FFwD Badge Welcome to French Fridays with Dorie, an internet cook-through of Dorie Greenspan's new book, Around My French Table: More Than 300 Recipes From My Home to Yours.  (That is one long book title, and will probably hereafter be known on this site at AMFT.) After being a part of the bake-through for Rose's Heavenly Cakes I've learned the importance of "studying" from one book over a long period of time.  What once seemed hard and insurmountable is now manageable.  What once sounded not-so-appetizing is now delicious.  So I jumped at the chance to expand my skills and palate with Dorie, who has such a lovely, non-intense way of writing recipes that I didn't have a second thought.  Plus, it is time for me to be a better and more varied cook.  And, I know pretty much nothing about French cuisine, and have only passed through Paris, so this is all very new and exciting.

Today's recipe, chosen by Dorie herself, are Gougeres.
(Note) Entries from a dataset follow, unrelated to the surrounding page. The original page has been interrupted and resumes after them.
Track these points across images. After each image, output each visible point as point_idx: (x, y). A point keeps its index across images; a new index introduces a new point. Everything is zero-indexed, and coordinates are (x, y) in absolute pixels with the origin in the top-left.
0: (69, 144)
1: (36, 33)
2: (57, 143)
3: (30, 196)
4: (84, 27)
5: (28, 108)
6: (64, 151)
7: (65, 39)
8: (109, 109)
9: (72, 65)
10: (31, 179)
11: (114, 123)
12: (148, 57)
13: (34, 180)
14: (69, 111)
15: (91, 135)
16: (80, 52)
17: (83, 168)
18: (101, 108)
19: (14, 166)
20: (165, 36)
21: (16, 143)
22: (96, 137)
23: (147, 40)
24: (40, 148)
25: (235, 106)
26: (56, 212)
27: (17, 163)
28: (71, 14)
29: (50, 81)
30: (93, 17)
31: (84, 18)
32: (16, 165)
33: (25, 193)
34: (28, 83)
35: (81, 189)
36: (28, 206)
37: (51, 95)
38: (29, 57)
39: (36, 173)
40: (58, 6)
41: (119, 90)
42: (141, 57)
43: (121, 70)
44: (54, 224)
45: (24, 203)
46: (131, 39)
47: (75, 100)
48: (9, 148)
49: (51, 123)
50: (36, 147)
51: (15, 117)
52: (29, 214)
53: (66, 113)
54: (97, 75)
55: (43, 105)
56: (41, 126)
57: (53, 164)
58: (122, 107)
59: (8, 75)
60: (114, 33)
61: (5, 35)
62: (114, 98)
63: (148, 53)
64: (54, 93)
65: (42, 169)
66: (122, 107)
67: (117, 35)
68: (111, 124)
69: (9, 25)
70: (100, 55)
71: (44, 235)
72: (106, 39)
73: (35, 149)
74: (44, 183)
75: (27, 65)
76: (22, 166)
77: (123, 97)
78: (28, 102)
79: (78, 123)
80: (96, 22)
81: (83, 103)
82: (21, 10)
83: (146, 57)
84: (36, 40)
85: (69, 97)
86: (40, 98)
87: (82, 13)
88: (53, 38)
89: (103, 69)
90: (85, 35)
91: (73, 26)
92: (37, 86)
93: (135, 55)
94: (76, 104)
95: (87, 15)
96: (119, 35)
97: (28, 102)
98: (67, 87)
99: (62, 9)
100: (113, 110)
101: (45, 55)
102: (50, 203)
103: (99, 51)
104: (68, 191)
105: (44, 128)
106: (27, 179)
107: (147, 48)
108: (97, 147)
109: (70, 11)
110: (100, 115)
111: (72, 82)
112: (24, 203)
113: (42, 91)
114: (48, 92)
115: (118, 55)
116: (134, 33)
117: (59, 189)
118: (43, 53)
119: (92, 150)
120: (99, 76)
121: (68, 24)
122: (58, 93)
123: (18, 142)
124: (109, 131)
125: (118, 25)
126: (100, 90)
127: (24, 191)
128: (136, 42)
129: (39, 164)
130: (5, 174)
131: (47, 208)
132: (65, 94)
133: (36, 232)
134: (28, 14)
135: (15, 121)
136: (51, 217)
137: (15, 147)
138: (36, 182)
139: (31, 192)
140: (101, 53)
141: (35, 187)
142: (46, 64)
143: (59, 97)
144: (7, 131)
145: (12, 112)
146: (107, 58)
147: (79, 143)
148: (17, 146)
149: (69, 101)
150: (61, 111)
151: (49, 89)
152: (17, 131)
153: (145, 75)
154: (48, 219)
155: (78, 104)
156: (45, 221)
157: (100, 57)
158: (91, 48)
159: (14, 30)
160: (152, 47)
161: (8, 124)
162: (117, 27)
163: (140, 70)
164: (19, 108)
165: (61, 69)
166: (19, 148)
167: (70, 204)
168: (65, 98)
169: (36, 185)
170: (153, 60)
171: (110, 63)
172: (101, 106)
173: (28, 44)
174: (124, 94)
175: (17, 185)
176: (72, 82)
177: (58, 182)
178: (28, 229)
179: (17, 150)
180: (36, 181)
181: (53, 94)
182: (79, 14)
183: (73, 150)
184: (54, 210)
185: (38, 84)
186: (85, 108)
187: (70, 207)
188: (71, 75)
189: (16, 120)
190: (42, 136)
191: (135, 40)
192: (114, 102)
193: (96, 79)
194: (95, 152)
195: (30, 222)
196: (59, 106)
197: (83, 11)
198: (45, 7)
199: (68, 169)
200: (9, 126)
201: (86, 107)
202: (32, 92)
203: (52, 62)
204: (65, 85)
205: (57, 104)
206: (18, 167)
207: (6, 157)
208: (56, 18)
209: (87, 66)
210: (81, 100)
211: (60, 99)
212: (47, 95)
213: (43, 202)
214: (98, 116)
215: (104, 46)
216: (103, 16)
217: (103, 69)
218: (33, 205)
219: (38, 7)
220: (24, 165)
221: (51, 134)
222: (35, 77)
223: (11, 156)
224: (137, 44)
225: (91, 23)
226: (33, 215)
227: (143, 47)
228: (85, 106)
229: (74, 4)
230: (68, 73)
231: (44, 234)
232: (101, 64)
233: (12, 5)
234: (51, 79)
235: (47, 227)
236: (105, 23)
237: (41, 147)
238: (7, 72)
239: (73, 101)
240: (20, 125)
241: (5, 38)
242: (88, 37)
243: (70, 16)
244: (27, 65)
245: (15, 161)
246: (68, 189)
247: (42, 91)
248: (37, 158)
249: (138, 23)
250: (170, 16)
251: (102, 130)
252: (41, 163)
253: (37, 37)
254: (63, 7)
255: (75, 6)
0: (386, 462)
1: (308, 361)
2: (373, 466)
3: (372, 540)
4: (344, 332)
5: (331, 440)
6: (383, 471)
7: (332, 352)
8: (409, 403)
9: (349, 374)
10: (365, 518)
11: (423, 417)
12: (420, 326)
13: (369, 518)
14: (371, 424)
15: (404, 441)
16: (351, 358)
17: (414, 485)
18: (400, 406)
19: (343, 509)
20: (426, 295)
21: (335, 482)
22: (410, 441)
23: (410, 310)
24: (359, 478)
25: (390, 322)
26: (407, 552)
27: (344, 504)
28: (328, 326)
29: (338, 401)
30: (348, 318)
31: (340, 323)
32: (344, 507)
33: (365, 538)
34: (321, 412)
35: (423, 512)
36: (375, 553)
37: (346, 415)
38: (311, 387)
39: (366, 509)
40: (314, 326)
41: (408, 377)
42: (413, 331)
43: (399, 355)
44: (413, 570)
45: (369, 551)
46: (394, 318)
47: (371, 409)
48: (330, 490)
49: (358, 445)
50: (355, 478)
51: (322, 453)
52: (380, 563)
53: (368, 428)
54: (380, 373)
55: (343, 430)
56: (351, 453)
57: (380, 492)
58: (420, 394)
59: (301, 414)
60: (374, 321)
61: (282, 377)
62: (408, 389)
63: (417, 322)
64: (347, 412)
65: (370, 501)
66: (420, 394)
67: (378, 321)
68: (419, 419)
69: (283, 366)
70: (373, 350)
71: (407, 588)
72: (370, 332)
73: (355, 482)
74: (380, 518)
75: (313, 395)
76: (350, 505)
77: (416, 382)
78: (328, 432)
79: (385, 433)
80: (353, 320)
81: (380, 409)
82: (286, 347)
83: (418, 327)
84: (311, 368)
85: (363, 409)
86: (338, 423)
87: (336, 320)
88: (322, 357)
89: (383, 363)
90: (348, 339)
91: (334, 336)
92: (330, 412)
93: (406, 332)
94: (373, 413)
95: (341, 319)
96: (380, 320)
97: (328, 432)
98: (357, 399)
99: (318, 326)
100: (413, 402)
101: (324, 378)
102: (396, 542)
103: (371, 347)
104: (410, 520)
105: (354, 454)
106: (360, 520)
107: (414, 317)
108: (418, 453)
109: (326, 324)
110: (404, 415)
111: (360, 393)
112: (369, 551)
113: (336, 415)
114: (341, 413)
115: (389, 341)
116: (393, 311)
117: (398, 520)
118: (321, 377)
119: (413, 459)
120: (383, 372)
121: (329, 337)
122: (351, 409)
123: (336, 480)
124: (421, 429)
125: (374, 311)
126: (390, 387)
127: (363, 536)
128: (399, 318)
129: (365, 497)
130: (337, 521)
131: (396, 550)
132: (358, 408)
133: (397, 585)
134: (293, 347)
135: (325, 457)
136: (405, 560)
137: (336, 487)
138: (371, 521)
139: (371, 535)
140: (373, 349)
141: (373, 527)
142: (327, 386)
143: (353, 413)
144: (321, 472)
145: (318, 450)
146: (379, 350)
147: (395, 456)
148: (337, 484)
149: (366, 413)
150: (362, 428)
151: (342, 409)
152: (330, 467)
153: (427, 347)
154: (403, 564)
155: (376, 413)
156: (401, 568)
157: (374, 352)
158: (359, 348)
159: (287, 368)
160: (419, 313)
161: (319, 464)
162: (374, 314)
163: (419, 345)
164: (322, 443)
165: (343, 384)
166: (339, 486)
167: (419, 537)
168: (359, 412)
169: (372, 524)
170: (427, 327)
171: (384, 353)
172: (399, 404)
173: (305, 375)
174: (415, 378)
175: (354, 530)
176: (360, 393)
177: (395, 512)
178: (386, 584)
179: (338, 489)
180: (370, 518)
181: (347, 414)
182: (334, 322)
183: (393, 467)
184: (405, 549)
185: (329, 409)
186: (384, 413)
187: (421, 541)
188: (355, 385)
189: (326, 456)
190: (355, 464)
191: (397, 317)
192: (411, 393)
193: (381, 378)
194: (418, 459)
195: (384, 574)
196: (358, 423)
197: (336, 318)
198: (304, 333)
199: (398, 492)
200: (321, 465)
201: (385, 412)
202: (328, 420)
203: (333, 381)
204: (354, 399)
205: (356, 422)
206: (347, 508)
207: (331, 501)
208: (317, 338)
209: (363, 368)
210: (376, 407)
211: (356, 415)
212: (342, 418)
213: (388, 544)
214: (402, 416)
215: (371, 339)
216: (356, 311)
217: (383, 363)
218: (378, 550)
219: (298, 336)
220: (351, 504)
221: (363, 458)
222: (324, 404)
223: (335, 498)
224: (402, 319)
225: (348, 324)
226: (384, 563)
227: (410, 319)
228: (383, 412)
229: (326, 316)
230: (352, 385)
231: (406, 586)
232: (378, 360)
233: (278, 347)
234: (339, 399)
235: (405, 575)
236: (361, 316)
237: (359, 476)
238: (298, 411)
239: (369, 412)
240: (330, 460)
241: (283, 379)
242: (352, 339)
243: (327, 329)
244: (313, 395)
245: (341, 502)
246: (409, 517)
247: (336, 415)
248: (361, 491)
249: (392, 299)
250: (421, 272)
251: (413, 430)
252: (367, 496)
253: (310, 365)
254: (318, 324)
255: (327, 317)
I don't even know how to properly pronounce that word, but I do know they are really quick and easy to make, and even easier to eat.  These barely lasted a day between myself and two friends.

gougeres

This was my first time to make pâte à choux, something which always sounded complicated and time consuming.  I am so glad they were not, especially as I made these at the end of a complicated and time consuming Apple Caramel Charlotte.

Both the Charlotte and these cheese puffs were equally excellent, and as I said devoured rather quickly by myself and my two friends, Cookie And Cabbage Jello.  Cookie especially was very excited by gougeres as she loves a good savory choux pastry.

We didn't even bother filling them with anything.  We just ate them, as is.  I used gruyere as the cheese, and as these are so simple and quick I am thinking of trying them again with some of the other cheeses Dorie recommends.

gougeres 

Update: these are delicious with bacon!